(Information)

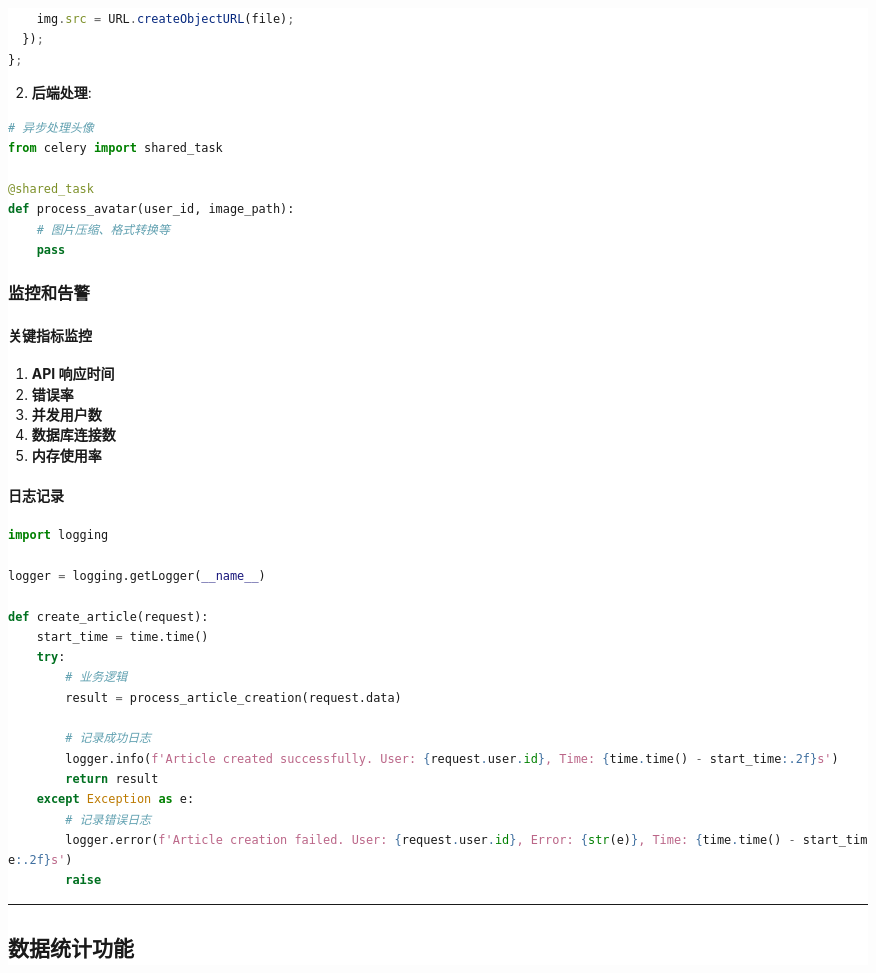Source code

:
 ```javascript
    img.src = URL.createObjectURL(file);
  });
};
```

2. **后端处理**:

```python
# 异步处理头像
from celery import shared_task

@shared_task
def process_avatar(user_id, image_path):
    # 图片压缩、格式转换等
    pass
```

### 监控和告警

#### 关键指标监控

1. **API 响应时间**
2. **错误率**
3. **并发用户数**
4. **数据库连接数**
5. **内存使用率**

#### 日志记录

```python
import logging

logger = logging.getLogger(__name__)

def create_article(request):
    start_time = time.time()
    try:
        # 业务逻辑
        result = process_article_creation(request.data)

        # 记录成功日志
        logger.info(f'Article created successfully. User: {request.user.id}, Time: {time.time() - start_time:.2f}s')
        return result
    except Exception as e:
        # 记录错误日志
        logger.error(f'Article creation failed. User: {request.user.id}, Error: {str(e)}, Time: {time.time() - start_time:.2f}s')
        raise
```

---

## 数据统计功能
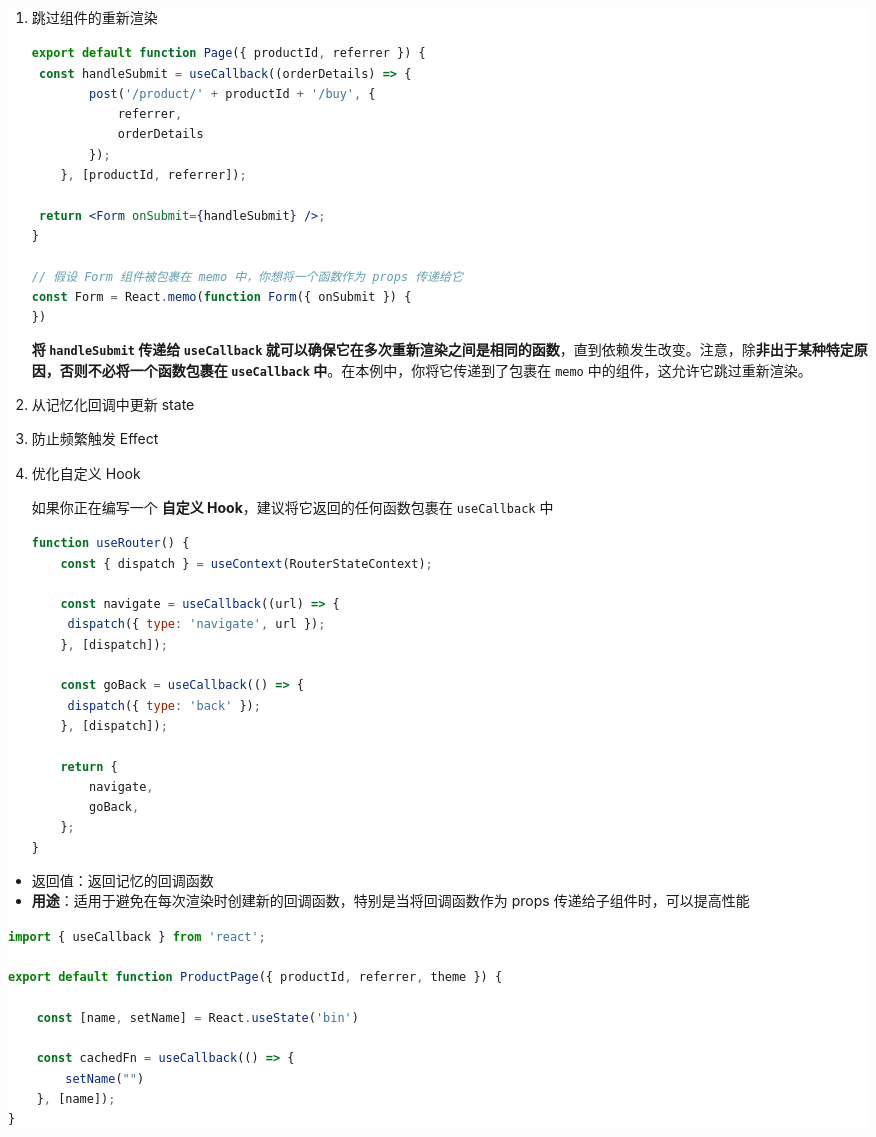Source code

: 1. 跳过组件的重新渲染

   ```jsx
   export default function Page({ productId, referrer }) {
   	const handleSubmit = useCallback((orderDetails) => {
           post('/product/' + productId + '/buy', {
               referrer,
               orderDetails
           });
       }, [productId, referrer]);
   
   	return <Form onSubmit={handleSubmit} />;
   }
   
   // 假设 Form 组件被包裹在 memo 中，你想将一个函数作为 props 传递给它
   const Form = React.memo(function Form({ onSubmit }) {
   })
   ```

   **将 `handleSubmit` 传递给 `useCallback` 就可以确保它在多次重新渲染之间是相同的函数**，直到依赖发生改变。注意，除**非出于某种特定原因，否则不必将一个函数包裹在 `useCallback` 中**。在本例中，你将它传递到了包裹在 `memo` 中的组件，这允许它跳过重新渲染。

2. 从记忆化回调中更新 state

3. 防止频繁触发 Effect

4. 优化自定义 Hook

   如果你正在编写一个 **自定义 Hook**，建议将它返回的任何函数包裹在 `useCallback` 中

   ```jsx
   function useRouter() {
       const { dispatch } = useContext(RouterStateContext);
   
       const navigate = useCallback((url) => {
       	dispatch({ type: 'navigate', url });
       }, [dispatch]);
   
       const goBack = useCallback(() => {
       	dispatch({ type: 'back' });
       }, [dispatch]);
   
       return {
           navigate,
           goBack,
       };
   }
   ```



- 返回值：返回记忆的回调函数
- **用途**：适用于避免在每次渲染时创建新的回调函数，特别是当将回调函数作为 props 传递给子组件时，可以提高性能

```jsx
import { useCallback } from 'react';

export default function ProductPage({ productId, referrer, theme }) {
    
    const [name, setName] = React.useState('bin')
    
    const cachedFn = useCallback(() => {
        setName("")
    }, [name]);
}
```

(End Information)
(Information)

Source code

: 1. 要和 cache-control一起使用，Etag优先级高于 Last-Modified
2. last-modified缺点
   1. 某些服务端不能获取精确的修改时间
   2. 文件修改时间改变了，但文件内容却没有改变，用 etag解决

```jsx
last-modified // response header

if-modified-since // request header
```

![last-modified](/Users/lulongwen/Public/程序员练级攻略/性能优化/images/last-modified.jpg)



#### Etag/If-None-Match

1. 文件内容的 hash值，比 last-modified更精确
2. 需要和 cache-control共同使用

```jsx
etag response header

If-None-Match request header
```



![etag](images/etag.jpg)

(End Information)

Whenever a line in the entries holds the word "export", copy that line.

   export default function Page({ productId, referrer }) {
export default function ProductPage({ productId, referrer, theme }) {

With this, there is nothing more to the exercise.